■ Recorded information ■
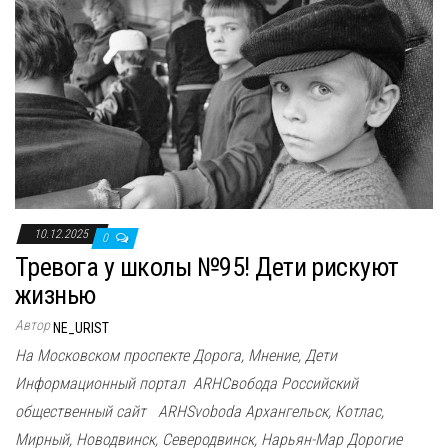
10.12.2025
0
Тревога у школы №95! Дети рискуют
жизнью
Автор
NE_URIST
На Московском проспекте Дорога, Мнение, Дети
Информационный портал ARHСвобода Российский
общественный сайт ARHSvoboda Архангельск, Котлас,
Мирный, Новодвинск, Северодвинск, Нарьян-Мар Дорогие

■ Problem description ■
Scan the records above. Return every line with "Дети" in it.

■ Response to the exercise ■
Тревога у школы №95! Дети рискуют
На Московском проспекте Дорога, Мнение, Дети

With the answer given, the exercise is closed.